- **TEXTO FORNECIDO**:
A estabilização da queda da fecundidade mundial, artigo de José Eustáquio Diniz Alves
[EcoDebate] A transição demográfica (TD) é um dos fenômenos sociais mais importantes de todos os tempos. Ela começa com a queda da taxa de mortalidade e, depois de um certo lapso de tempo, é seguida pela queda da taxa de natalidade. O tamanho da prole fica menor, mas aumenta o número de crianças sobreviventes, com um alongamento da esperança de vida. A TD leva necessariamente a uma transição da estrutura etária, com a redução da base da pirâmide, o crescimento do percentual de pessoas em idade economicamente ativa e, em um prazo mais longo, ao envelhecimento populacional.
As taxas de fecundidade (número médio de filhos por mulher) sempre foram altas na maior parte da história da humanidade, pois as famílias precisavam ter muitos filhos para se contrapor às altas taxas de mortalidade. No quinquênio 1950-55 a taxa de fecundidade da população mundial era de 4,97 filhos por mulher e subiu ligeiramente para 5,02 filhos por mulher no quinquênio 1960-65. Portanto, até meados da década de 1960 as taxas de fecundidade do mundo estavam acima de 5 filhos por mulher.
Mas a queda da taxa de mortalidade, especialmente da mortalidade infantil, após o fim da Segunda Guerra Mundial abriu espaço para a mulher recorrer menos à gravidez para atingir o tamanho ideal de família, pois cresceu o percentual de filhos sobreviventes.

- **TAREFAS ESCRITAS**:
1. Reproduza integralmente o texto sobre a queda da fecundidade mundial, sem mudar nada.
2. Transcreva tudo, do início das entradas até a linha que contém "road 1 (track): [(247,511),(216,319),(179,325)]", com as duas pontas incluídas. Deixe as imagens de fora.

- **MATERIAL FORNECIDO**:

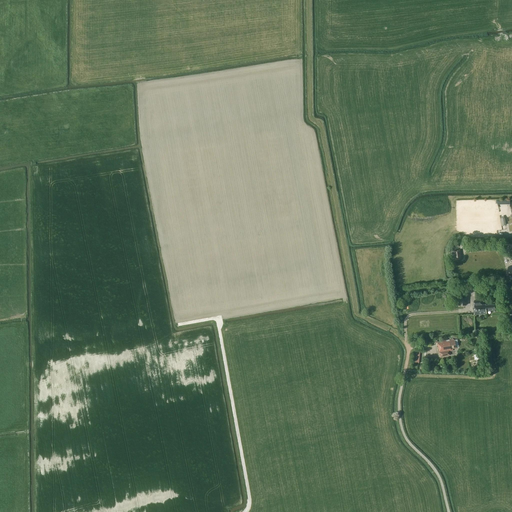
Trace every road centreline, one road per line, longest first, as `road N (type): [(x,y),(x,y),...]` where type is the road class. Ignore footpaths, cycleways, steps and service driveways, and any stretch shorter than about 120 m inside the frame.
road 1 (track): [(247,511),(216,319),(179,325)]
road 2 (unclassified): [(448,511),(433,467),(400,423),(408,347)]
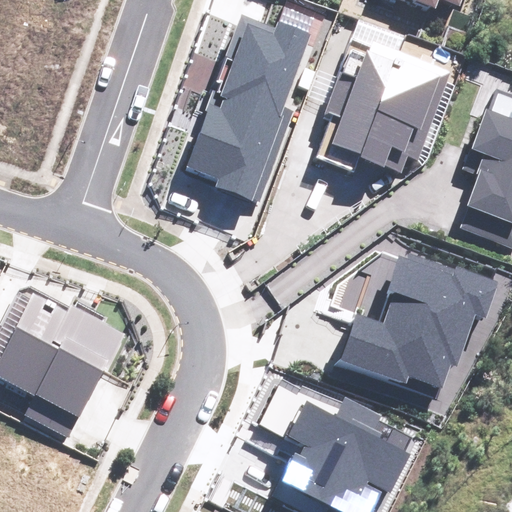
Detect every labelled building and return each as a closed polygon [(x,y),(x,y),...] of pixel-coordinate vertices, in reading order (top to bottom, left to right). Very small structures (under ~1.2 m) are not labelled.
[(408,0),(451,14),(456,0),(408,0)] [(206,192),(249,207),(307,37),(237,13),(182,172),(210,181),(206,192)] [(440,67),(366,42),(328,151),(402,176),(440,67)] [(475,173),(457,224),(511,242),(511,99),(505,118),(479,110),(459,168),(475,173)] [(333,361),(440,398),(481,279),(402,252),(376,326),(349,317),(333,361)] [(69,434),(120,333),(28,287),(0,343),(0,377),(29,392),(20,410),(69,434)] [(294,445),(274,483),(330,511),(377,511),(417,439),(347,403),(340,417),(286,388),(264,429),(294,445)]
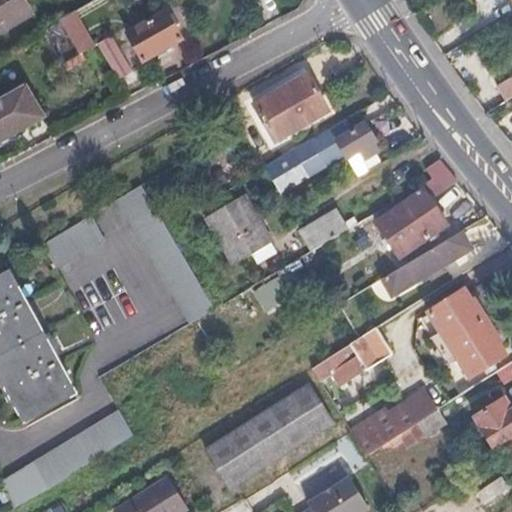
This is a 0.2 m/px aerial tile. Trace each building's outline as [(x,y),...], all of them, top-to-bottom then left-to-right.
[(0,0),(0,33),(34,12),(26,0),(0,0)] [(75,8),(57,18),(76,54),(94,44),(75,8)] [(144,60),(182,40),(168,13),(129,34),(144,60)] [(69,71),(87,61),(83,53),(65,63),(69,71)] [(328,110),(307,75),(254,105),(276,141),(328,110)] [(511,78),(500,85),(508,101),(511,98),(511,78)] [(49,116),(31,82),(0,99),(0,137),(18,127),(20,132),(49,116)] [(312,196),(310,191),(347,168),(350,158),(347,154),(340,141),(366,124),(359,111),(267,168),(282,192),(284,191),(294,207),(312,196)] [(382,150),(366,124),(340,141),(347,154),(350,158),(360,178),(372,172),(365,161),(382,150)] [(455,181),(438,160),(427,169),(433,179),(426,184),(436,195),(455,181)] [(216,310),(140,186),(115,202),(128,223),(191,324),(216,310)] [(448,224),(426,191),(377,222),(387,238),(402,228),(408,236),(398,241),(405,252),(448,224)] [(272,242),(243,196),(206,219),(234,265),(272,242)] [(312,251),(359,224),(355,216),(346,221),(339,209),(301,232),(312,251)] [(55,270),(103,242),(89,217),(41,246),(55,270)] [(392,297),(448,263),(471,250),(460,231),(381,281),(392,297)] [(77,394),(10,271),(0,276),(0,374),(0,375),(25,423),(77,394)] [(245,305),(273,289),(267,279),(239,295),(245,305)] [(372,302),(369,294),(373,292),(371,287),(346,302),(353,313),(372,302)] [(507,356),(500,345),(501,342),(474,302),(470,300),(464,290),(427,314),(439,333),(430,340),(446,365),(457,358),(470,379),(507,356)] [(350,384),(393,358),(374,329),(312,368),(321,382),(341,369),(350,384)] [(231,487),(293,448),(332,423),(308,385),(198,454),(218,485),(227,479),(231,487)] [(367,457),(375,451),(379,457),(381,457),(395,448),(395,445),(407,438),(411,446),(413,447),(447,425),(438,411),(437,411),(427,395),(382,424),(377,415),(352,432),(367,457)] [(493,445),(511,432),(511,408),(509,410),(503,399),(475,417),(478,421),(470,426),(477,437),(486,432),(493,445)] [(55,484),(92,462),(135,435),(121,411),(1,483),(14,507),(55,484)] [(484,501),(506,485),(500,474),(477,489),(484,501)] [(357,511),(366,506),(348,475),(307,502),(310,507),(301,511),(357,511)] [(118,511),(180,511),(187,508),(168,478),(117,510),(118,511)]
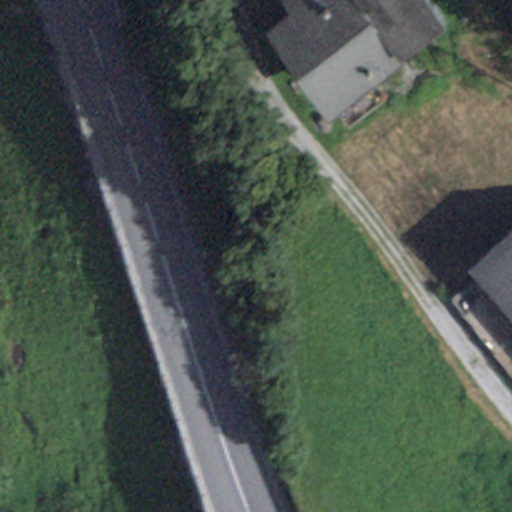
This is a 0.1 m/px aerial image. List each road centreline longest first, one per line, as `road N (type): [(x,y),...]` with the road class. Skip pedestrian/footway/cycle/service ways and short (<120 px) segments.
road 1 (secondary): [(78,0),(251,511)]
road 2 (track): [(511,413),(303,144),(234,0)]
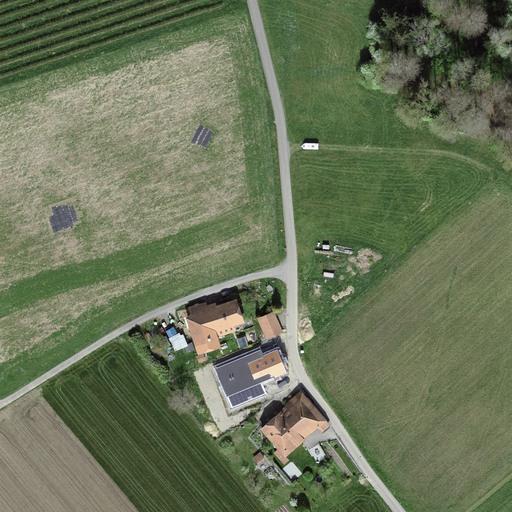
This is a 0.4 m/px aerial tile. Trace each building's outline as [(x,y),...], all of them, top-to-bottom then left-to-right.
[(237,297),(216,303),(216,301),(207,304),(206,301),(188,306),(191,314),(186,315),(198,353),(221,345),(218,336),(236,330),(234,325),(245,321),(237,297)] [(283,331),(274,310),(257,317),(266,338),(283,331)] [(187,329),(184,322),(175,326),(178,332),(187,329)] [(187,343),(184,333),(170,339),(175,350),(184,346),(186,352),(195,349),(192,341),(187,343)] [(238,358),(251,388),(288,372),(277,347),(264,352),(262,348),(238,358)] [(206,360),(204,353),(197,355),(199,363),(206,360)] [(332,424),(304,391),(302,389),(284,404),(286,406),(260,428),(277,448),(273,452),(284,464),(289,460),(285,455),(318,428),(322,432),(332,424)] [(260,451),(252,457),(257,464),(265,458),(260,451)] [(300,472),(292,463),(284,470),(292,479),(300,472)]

- **CONJUNTO DE RESPOSTAS**:
1.
A estabilização da queda da fecundidade mundial, artigo de José Eustáquio Diniz Alves
[EcoDebate] A transição demográfica (TD) é um dos fenômenos sociais mais importantes de todos os tempos. Ela começa com a queda da taxa de mortalidade e, depois de um certo lapso de tempo, é seguida pela queda da taxa de natalidade. O tamanho da prole fica menor, mas aumenta o número de crianças sobreviventes, com um alongamento da esperança de vida. A TD leva necessariamente a uma transição da estrutura etária, com a redução da base da pirâmide, o crescimento do percentual de pessoas em idade economicamente ativa e, em um prazo mais longo, ao envelhecimento populacional.
As taxas de fecundidade (número médio de filhos por mulher) sempre foram altas na maior parte da história da humanidade, pois as famílias precisavam ter muitos filhos para se contrapor às altas taxas de mortalidade. No quinquênio 1950-55 a taxa de fecundidade da população mundial era de 4,97 filhos por mulher e subiu ligeiramente para 5,02 filhos por mulher no quinquênio 1960-65. Portanto, até meados da década de 1960 as taxas de fecundidade do mundo estavam acima de 5 filhos por mulher.
Mas a queda da taxa de mortalidade, especialmente da mortalidade infantil, após o fim da Segunda Guerra Mundial abriu espaço para a mulher recorrer menos à gravidez para atingir o tamanho ideal de família, pois cresceu o percentual de filhos sobreviventes.

2.
Trace every road centreline, one road per line, longest first, as `road N (type): [(x,y),(x,y),...]` where type is the road class. Ignore footpaths, cycleways, steps and service driveways, and any stretch shorter than about 120 m inside the frame.
road 1 (track): [(247,511),(216,319),(179,325)]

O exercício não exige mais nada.